Georgia State Election Board (SEB) member Ed Lindsey resigned his post on Friday, months after it was uncovered his history of voting on cases before the board involving clients he lobbied for.
“I very much am concerned about this coming election, and I want to make sure that regardless of the outcome, that folks can have confidence in the accuracy of the results,” Lindsey said in a statement. “I enjoyed being part of the process to make that happen, and I wish my successor luck in getting the state through 2024.”
Lindsey was appointed to serve on the SEB by Georgia’s Republican-controlled House of Representatives in January 2022.
Friday’s revelation came nearly two months after it was reported that Lindsey presided over several cases involving DeKalb and Cobb Counties during his time as an SEB member. According to Georgia lobbyist registration and disclosure reports, not only is Lindsey registered as a lobbyist for the governments of DeKalb and Cobb Counties, he’s also a lobbyist for Dentons US LLP, a global law and lobbying firm that was contracted with both localities as recently as last year.
Lindsey also previously lobbied on behalf of the National Vote at Home Coalition, a left-wing organization that pushes insecure mail-in voting policies and notably interfered in the 2020 election to the benefit of Democrats.
According to the Georgia SEB’s Code of Conduct, members of the board are required to “avoid any appearance of conflict and/or impropriety” and are expected to recuse themselves from any matter before the SEB in which the member or member’s employer has provided services to a “respondent, complainant, or witness.” State law also prohibits members of state boards from “engag[ing] in any business with the government, either directly or indirectly, which is inconsistent with the conscientious performance of his governmental duties.”

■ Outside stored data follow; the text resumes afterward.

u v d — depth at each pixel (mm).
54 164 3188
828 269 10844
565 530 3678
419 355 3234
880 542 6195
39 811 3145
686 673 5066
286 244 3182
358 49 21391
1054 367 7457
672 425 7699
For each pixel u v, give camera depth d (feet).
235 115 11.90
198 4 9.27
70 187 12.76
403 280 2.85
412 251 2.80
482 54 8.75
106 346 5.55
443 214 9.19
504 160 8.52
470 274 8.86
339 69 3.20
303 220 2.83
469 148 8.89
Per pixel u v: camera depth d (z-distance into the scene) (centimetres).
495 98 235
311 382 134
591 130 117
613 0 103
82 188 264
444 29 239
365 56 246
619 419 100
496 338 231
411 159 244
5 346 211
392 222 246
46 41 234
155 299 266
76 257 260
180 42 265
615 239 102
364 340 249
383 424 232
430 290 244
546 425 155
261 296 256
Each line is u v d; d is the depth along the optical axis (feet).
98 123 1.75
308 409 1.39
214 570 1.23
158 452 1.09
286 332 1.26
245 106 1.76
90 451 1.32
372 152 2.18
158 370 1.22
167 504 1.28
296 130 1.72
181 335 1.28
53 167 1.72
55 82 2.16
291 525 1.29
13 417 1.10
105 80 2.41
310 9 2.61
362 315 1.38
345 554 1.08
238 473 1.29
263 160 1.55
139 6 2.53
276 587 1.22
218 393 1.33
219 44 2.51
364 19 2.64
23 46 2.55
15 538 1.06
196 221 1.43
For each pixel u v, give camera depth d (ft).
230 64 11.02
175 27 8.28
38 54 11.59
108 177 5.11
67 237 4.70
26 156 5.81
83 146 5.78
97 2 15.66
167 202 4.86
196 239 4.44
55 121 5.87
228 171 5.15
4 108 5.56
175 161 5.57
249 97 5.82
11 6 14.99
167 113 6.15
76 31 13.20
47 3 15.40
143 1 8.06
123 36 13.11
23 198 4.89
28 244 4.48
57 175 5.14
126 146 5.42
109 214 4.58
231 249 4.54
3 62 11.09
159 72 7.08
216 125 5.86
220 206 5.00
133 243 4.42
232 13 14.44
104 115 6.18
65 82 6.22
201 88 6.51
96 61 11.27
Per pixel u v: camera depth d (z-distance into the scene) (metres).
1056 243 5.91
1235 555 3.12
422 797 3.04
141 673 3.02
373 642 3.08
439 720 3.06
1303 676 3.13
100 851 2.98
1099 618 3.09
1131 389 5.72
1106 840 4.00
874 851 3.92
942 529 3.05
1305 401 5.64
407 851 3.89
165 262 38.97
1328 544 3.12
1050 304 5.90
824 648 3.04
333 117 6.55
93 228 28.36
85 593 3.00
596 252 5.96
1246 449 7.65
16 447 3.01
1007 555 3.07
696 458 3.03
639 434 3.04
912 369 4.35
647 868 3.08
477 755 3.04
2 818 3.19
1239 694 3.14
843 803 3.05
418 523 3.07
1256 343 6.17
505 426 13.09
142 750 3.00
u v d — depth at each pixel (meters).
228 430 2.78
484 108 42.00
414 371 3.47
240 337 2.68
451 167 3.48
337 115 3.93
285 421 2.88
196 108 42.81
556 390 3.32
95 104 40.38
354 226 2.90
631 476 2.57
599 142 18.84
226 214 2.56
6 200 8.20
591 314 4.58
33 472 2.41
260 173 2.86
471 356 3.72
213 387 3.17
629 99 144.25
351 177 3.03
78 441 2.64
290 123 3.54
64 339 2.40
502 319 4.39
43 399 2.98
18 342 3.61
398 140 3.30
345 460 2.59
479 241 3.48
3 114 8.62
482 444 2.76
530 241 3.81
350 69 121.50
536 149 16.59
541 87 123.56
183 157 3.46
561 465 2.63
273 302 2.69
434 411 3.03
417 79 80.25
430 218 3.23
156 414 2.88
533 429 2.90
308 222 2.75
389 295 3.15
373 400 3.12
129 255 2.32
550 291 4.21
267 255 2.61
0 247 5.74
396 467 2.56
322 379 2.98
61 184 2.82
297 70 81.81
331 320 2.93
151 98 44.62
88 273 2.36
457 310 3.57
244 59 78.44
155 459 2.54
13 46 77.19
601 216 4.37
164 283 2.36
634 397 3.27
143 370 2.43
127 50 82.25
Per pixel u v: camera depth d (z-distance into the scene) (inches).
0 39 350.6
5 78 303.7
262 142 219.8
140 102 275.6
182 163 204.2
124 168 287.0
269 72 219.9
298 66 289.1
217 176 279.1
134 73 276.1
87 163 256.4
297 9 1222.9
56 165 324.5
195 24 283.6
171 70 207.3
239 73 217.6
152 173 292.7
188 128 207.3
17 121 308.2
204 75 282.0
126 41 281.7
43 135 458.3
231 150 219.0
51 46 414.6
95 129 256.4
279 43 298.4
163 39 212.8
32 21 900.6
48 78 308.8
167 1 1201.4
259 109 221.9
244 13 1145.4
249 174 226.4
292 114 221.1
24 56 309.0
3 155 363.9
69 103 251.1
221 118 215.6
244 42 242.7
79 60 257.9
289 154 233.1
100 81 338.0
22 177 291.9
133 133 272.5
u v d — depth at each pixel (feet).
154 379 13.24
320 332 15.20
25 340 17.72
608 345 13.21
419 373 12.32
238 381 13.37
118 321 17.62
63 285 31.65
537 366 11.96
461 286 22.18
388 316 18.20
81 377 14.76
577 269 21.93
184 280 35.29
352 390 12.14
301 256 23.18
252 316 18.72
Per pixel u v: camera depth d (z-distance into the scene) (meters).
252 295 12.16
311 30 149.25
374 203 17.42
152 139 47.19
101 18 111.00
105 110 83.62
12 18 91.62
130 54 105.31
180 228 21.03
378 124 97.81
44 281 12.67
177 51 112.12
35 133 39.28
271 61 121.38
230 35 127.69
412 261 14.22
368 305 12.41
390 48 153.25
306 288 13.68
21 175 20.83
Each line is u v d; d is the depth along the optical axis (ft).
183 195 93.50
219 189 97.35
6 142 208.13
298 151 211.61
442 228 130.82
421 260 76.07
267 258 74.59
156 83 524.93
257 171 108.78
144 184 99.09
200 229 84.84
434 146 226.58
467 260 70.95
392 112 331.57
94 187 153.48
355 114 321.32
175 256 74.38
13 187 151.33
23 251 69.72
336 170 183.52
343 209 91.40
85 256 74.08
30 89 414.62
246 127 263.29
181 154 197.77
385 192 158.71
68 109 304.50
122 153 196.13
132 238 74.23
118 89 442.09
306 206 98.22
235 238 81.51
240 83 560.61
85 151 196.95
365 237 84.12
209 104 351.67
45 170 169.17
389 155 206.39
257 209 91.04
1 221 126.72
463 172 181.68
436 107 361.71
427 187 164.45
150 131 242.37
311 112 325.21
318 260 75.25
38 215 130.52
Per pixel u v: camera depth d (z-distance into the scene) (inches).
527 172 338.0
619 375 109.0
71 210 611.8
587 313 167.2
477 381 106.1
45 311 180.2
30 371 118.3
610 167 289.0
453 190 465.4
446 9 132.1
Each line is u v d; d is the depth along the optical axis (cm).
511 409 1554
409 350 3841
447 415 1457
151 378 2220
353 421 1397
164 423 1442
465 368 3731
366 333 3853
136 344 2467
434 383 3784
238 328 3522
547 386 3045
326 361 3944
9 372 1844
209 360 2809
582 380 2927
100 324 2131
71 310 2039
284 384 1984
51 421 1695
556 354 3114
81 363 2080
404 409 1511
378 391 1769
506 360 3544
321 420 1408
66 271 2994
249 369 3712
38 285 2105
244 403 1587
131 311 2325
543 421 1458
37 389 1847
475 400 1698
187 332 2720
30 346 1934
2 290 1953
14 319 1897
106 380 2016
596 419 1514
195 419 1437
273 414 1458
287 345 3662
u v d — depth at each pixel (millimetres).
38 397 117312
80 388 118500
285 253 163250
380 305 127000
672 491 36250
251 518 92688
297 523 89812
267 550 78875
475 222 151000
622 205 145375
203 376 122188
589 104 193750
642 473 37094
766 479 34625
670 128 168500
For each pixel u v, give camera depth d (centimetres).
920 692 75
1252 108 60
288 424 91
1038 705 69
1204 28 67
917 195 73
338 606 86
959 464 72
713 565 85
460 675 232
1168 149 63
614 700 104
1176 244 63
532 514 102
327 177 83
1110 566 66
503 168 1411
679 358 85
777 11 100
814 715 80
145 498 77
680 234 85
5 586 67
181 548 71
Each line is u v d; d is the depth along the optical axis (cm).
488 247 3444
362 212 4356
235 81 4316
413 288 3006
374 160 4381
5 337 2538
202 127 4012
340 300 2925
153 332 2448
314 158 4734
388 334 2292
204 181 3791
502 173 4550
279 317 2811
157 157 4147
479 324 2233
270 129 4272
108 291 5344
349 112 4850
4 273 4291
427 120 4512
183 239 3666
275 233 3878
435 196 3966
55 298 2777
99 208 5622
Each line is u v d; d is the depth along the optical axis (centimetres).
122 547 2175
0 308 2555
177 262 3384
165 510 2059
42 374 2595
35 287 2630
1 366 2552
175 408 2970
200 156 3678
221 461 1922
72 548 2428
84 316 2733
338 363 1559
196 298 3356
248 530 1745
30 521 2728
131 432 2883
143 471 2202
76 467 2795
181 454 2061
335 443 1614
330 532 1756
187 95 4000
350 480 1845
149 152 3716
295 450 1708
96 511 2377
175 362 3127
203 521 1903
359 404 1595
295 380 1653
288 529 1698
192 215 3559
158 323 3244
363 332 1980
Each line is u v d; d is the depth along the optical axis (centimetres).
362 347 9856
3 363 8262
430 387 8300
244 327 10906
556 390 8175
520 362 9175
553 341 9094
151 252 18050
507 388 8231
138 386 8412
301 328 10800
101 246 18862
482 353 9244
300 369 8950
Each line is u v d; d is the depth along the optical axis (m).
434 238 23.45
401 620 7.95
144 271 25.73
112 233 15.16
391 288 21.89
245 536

When pressed on why he resigned from the State Election Board, Lindsey provided a copy of his resignation letter. Sent to Speaker Jon Burns on May 16, Lindsey described conversations the two purportedly had earlier this year about how “the 2024 election year will be a challenging one for the SEB and all of Georgia’s election officials, as the State will face complex, and at times over heated, election issues, claims, and counter claims over the coming months.”
Lindsey noted how his current term on the board has expired and his role was now that of a “holdover appointee,” but added that he has “expressed that [he] was willing and prepared, if necessary, to stay on during this contentious election year until [Burns was] ready to appoint [his] replacement.”
“In our talk yesterday, you informed me that you have found someone to appoint and wish to do so this week,” Lindsey wrote. “My reading of the statute at this point in the year is that technically in order for you to be able to do so, I need to resign to give you that ability. Therefore, effective at Noon, May 17, I hereby resign my position as a Member of the State Election Board in order for you to appoint my replacement.”
According to the Atlanta Journal-Constitution, Burns selected Janelle King to replace Lindsey on Friday. A conservative media figure and former deputy director of the Georgia GOP, King is “the co-chairwoman of the conservative political action committee Let’s Win For America Action with her husband, Kelvin King, a Republican and former candidate for the U.S. Senate.”
Speaking about her appointment on Friday, King said she believes it’s the SEB’s job to uncover any potential irregularities in elections, including those that occurred in the 2020 election.
“If there is clear evidence that nothing happened, or clear evidence that something happened, that’s what I’m going to lean toward, and that’s where I was even in 2020,” she said. “I’m going to continue to lean into clear facts and evidence, and let that be the decision maker.”
Lindsey’s resignation came days after he cast a deciding vote in a case before the board involving the Fulton County Board of Registration and Elections and its purported violations of election laws during the 2020 election. According to Brianna Lyman, the county double-scanned more than 3,000 ballots during the state’s 2020 presidential recount.
While Lindsey acknowledged the “clear evidence that in 2020 there were numerous violations of regulations and statutes,” he voted against sending the matter to the state attorney general for further investigation. According to the Georgia Recorder, Lindsey’s motion — which the SEB approved — “allows the county to avoid paying a fine or having the attorney general investigate the double-counting of 3,075 ballots and other allegations of irregularities during the 2020 presidential recount.”
Lindsey also helped defeat a resolution brought before the SEB earlier this year that would have sent a recommendation to the Georgia General Assembly to repeal no-excuse mail-in balloting.